Since the federal election was decided, the focus has quickly shifted to policy for the government, keen to capitalise on its renewed mandate.
Written By Tony D’Agostino – Director
One of these policies is generating significant debate and concern in some quarters, not only for its immediate impact but also its implications.
Proposed Division 296 or the tax on wealthy superannuants, seeks to impose an additional tax of 15% on the earnings of super balances greater than $3 million.
Whilst this move of itself seems uncontroversial, one aspect is the extra 15% will apply to all income including unrealised capital gains.
Yes, you read correctly – unrealised capital gains!

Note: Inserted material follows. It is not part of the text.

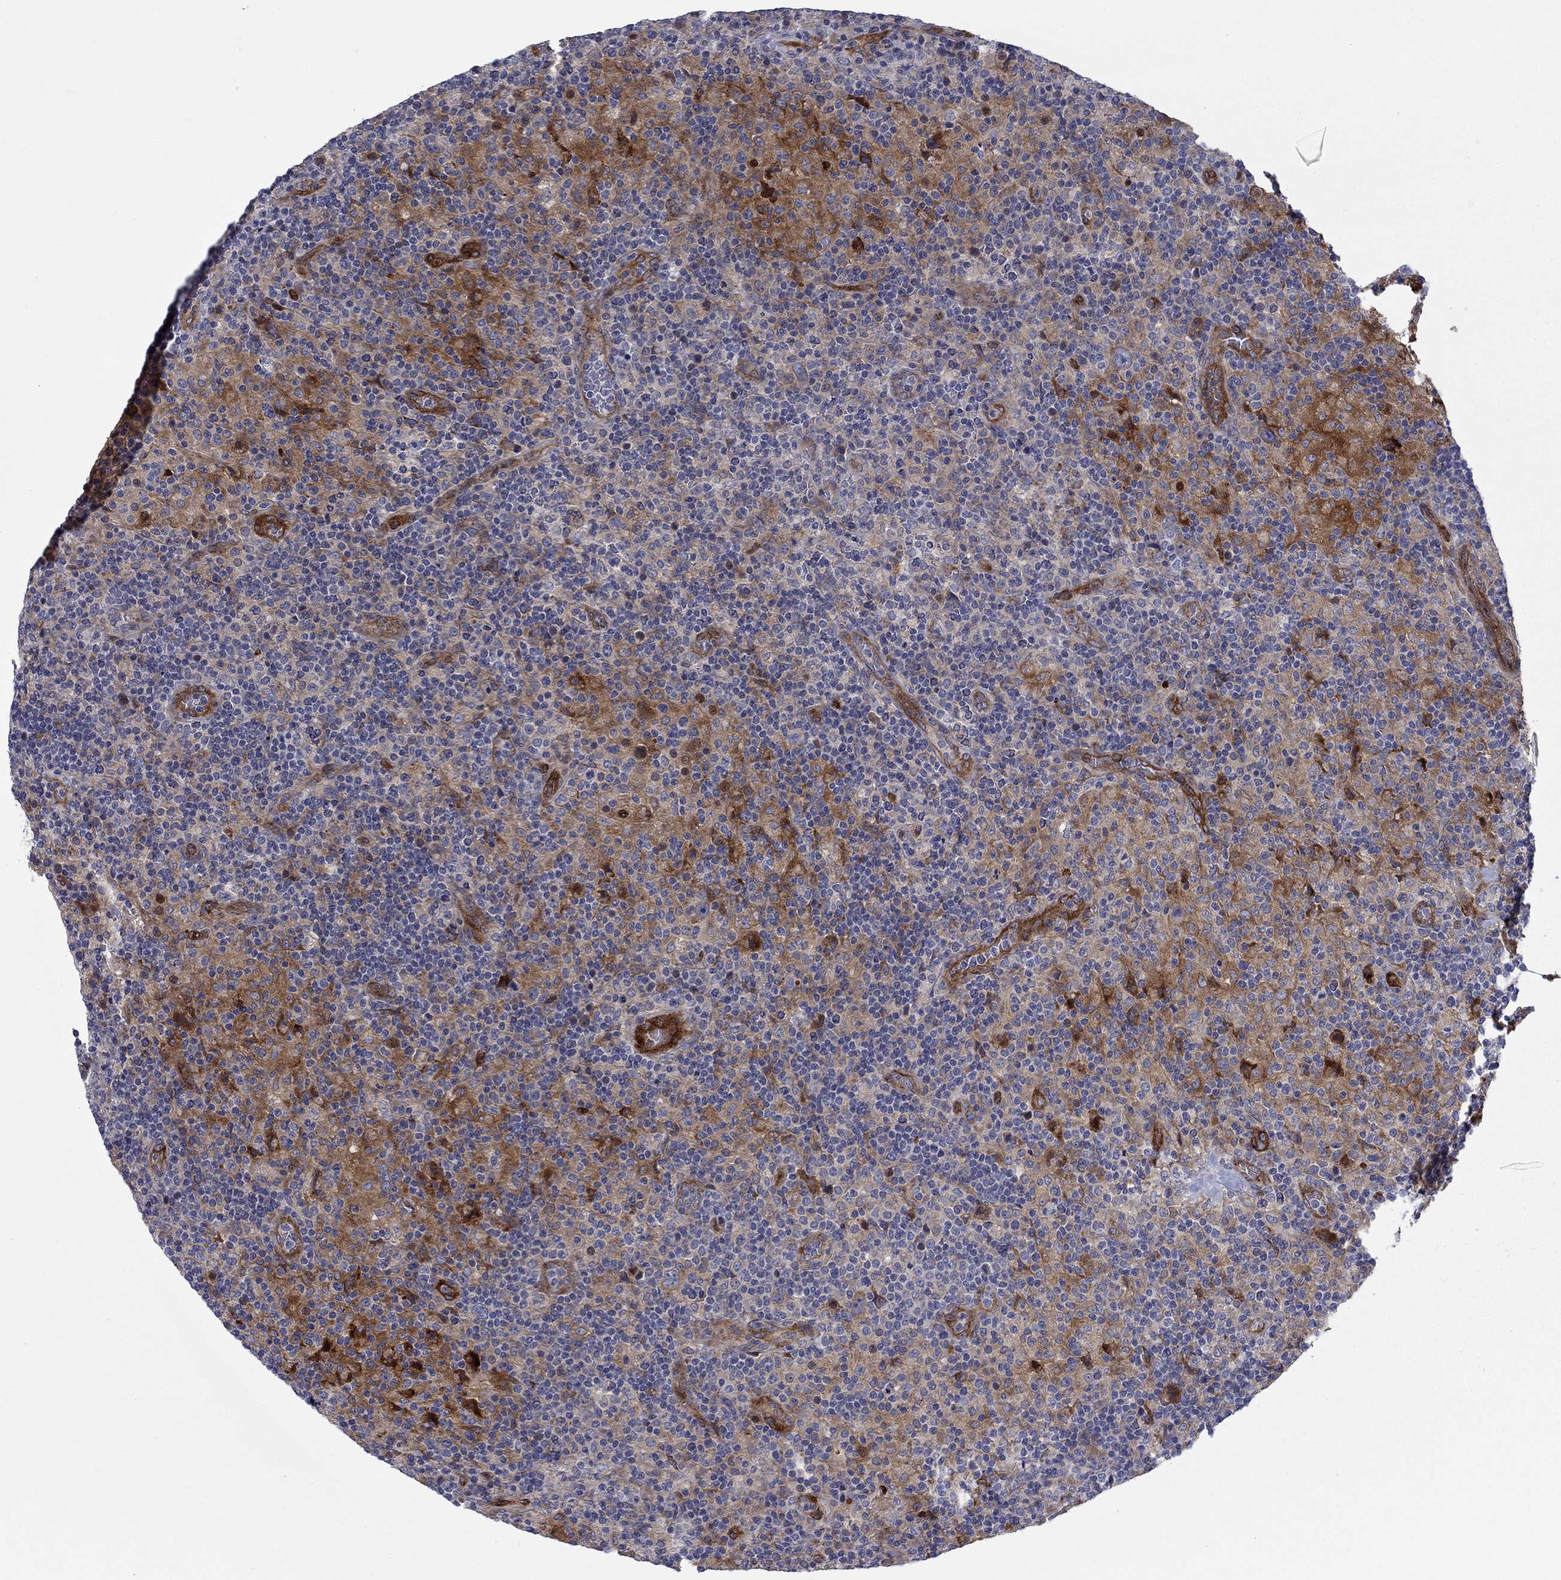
{"staining": {"intensity": "weak", "quantity": ">75%", "location": "cytoplasmic/membranous"}, "tissue": "lymphoma", "cell_type": "Tumor cells", "image_type": "cancer", "snomed": [{"axis": "morphology", "description": "Hodgkin's disease, NOS"}, {"axis": "topography", "description": "Lymph node"}], "caption": "Immunohistochemical staining of human Hodgkin's disease exhibits low levels of weak cytoplasmic/membranous protein positivity in about >75% of tumor cells.", "gene": "FXR1", "patient": {"sex": "male", "age": 70}}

Never before in our tax system has this been done. In no other area is an unrealised gain taxed. Our system is based around income realised or earned.
The concept raises a number of questions and implications:
How will the tax be funded if I have no asset sale?

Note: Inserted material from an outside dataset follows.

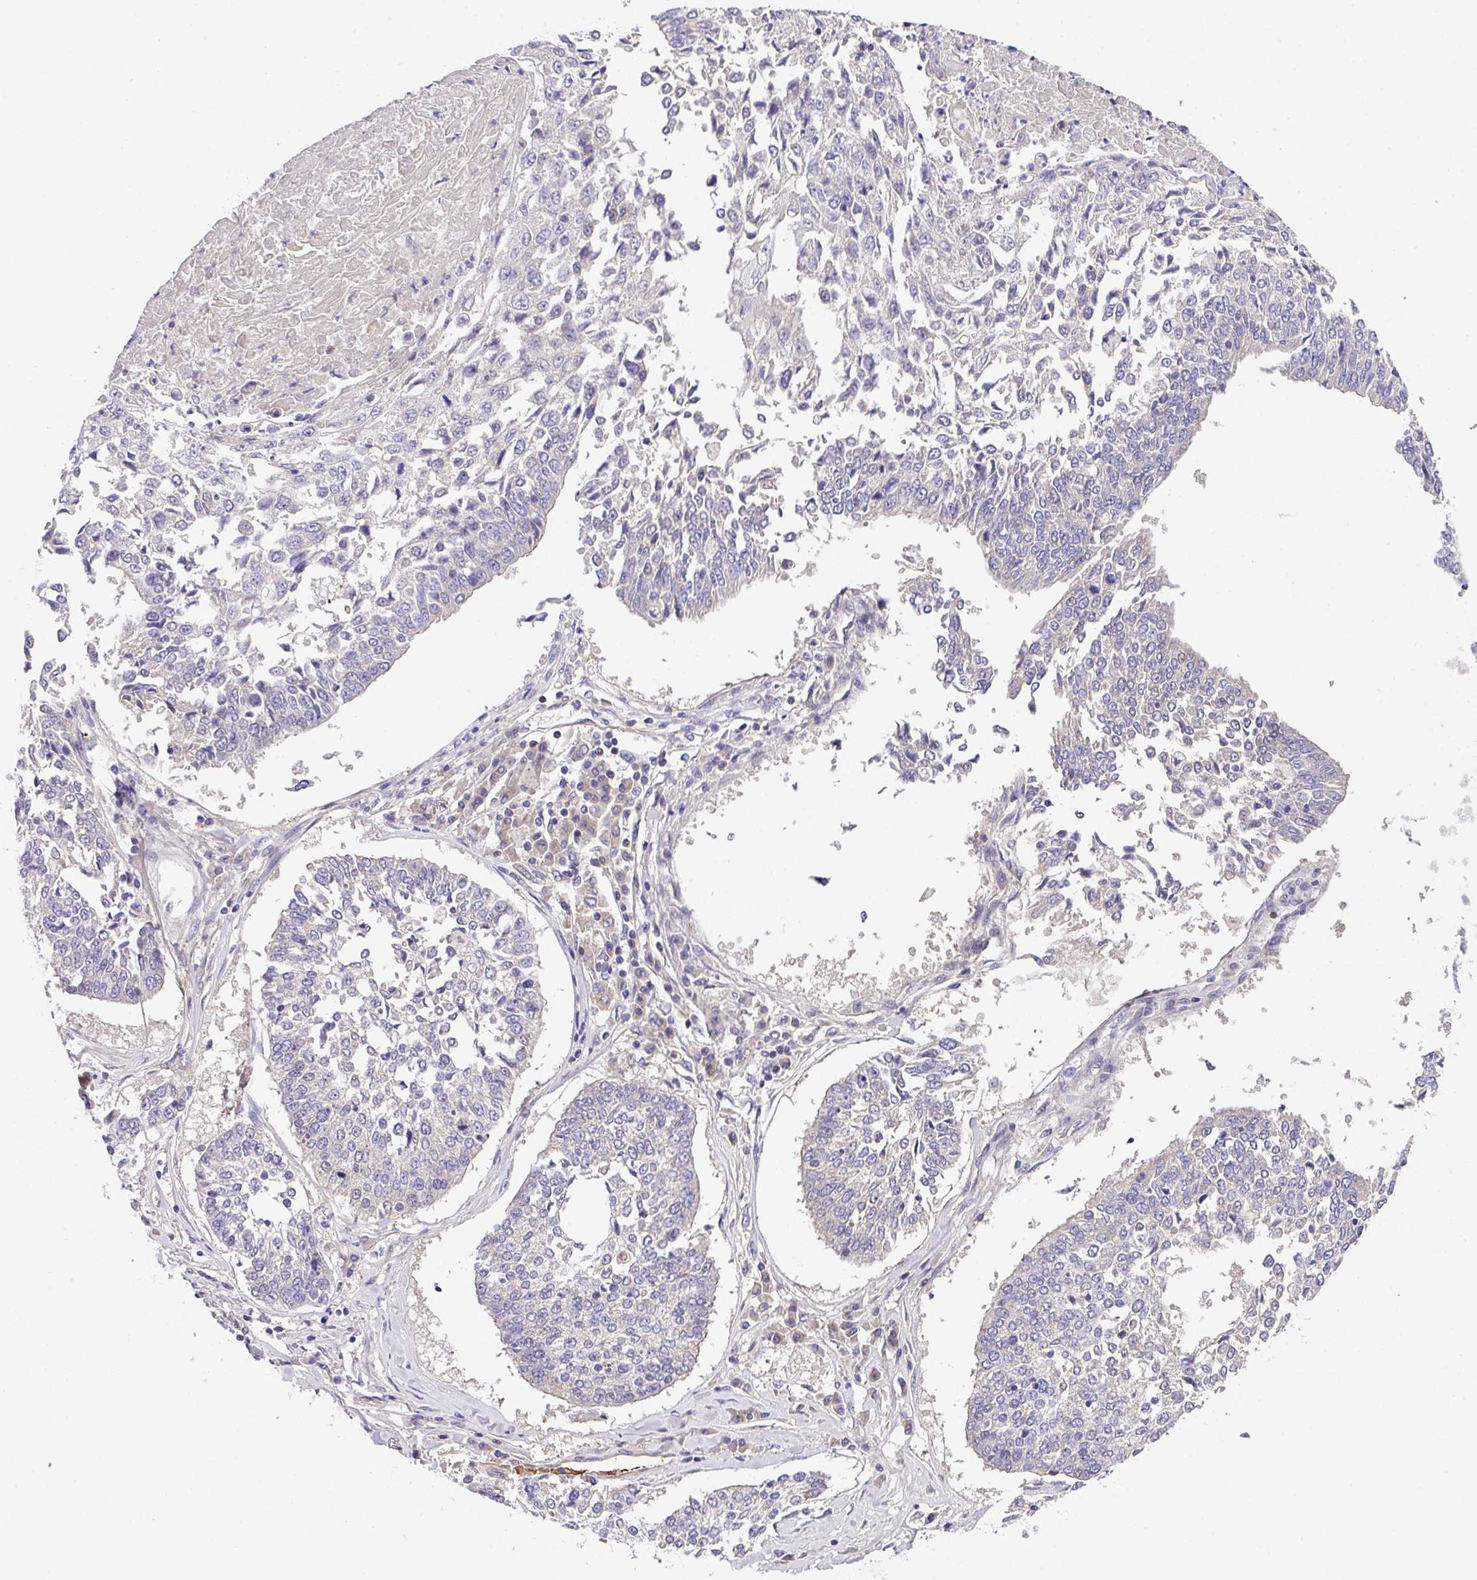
{"staining": {"intensity": "negative", "quantity": "none", "location": "none"}, "tissue": "lung cancer", "cell_type": "Tumor cells", "image_type": "cancer", "snomed": [{"axis": "morphology", "description": "Normal tissue, NOS"}, {"axis": "morphology", "description": "Squamous cell carcinoma, NOS"}, {"axis": "topography", "description": "Cartilage tissue"}, {"axis": "topography", "description": "Bronchus"}, {"axis": "topography", "description": "Lung"}, {"axis": "topography", "description": "Peripheral nerve tissue"}], "caption": "This is a histopathology image of immunohistochemistry staining of lung squamous cell carcinoma, which shows no positivity in tumor cells.", "gene": "DNAL1", "patient": {"sex": "female", "age": 49}}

Consider this – you have a property in the fund which appreciates $200,000 over the next 12 months. Without having sold the asset, the ATO will assess you with tax of $60,000. 15% plus a further 15% of the gain which you have not yet pocketed and is left in the asset at this time. Where does the $60,000 come from? Cash reserves in the fund? Further contributions?
Will I get a refund of the tax if the asset falls?
Unlikely – the current system generally does not refund but rather carries forward losses to future years. Much like carry forward losses in companies and trusts.
There are many assets in a super fund which may experience this. Think listed shares, but perhaps also shares or investments in startup enterprises whose fortunes can turn very quickly.
Losses are small consolation for having to finance a tax in a previous year.
Will this open the door to more unrealised gains taxes?
Maybe…Possibly…
Will it end with super or will it extend to investments held personally and in other entities such as trust and companies?
I am not in the mind of regulators, so I don’t ultimately know, but the fear is that once the Pandora’s box of unrealised gains is opened, it won’t be closed, and this government or future governments will look to tax other areas such as investment properties and perhaps even the home in such a manner.
Another issue with this legislation is the fact the $3 million threshold is not indexed as currently proposed.
This is a quiet killer, like bracket creep, inflation will bring more and more taxpayers into this net over time. If the true intention of the legislation is to tax the very rich and only them, indexation is a must. Whilst $3 million of super is a lot now, in 10 years not so much.
If the legislation was reworked to instil indexation and remove untaxing of gains, it may be workable and perhaps capable of hitting the mark of removing the incentive for big super accumulation.
Lastly, it is worth noting that if those changes were made and the super rules kept as they are with respect to contributions, fewer and fewer people would be in this bracket.
Unlike other assets, super is not something that can be handed to the next generation intact in every case. For most people, when they pass, their super balance will be paid out and moved out of the super system. This, combined with restrictive contribution rules, fewer and fewer people will be able to amass these very large balances.
As it is, this is dangerous legislation which, if passed, will cause a number of people to rethink super and ask, is it really worth it?